Dieser Artikel ist Teil unserer Recherche-Serie„Countdown Earth: So lösen wir die Klima- und Artenkrise“. Er ist am 9. Januar 2024 erschienen und wurde am 3. Juni 2024 aktualisiert.
Weite Teile Süddeutschlands stehen unter Wasser und noch ist kein Ende der Überschwemmungen abzusehen. Im Mai war das Saarland betroffen und zur Jahreswende der Nordwesten Deutschlands. Eine Flutkatastrophe nach der anderen, aber keine Überraschung mehr: Hochwasser gehört zum „neuen Normal“ in Zeiten der Klimakrise.
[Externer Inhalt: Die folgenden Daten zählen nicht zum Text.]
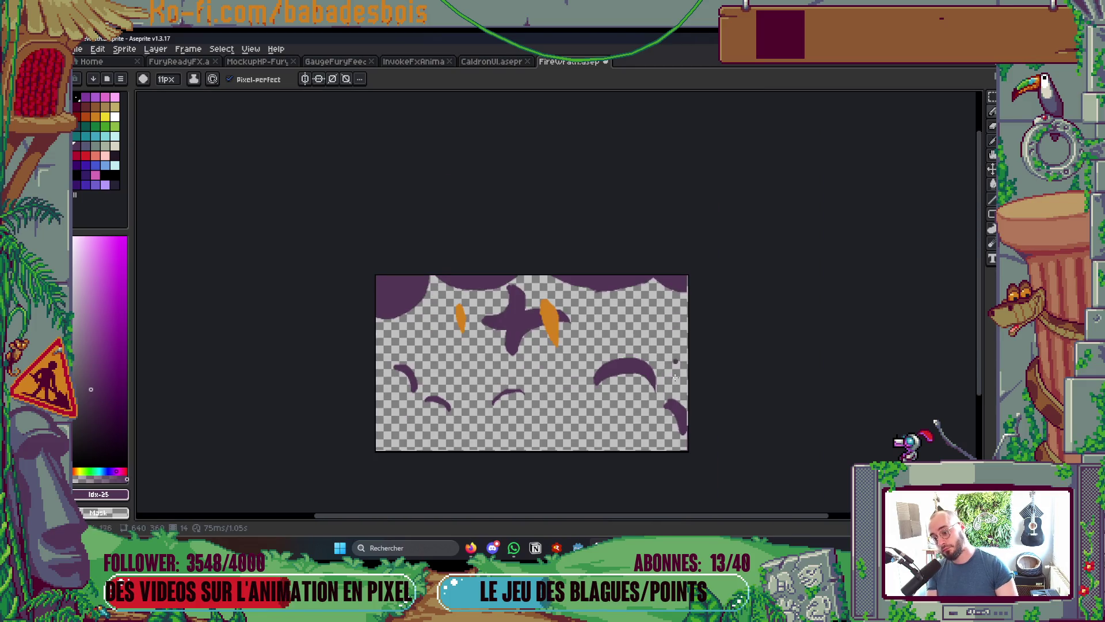
scroll(678, 403, up, 5)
Sie macht Überschwemmungen, Waldbrände, Hurrikane und andere Extremwetterereignisse wahrscheinlicher, intensiver und teurer. Naturkatastrophen, die im Schadensfall viele Millionen oder sogar Milliarden kosten können, sind ein Kerngeschäft von Rückversicherungen. Die Münchner Rückversicherung Munich Re ist einer der größten Anbieter mit langer und herausragender Expertise für diese Spitzenrisiken.
Das Geschäft mit extremen Risiken
Jedes Jahr Anfang Januar veröffentlicht Munich Re eine Bilanz der besonderen und besonders beunruhigenden Art: Im Detail lässt sich hier nachlesen, welchen volkswirtschaftlichen Schaden Naturkatastrophen im Vorjahr angerichtet haben, so auch die Zahlen zum Jahr 2023 (siehe Kasten).
Wir alle haben im täglichen Leben mit Versicherungen zu tun. Wir sind alle potenziell von Naturkatastrophen bedroht. Die Mechanismen von Rückversicherungen sind aber wenig bekannt. Darum soll es hier gehen: Wie funktioniert das Geschäft mit extremen Risiken? Und wird es auch in Zukunft noch funktionieren? Die klimabefeuerten Naturkatastrophen verändern den Versicherungsmarkt schon jetzt, verschärfen auch bei uns bestehende Probleme und verursachen neue Risse. Wie schaffen wir Sicherheit und Resilienz in einer Welt, die immer unsicherer wird?
Der „Schwarze Peter“ Schadensfall
Schadensfälle zu versichern ist ein wenig wie Schwarzer Peter spielen in ganz großem Maßstab. „Das Grundprinzip von Versicherung ist der Transfer von Risiko“, sagt die deutsche Geografin Melanie Gall. Sie leitet als Co-Direktorin das Center for Emergency Management and Homeland Securityan derArizona State University und betreibt eine Datenbank für Verluste aus Naturkatastrophen. „Es geht um die Frage, wem welches Risiko zugeschoben werden kann.“
Der Versicherungsmarkt ist im Wesentlichen wie eine dreistufige Pyramide aufgebaut. Einzelne Versicherungsnehmer bilden die breite Basis. Sie schließen freiwillig oder aufgrund gesetzlicher Vorgaben Versicherungen ab, etwa gegen Unfall, Diebstahl oder Unwetter. Die Vertragspartner dieser Kleinkunden sind die sogenannten Erstversicherer. Sie bilden die nächsthöhere Ebene und machen Gewinn, wenn sie während der Laufzeit mehr aus Policen einnehmen als sie auszahlen müssen.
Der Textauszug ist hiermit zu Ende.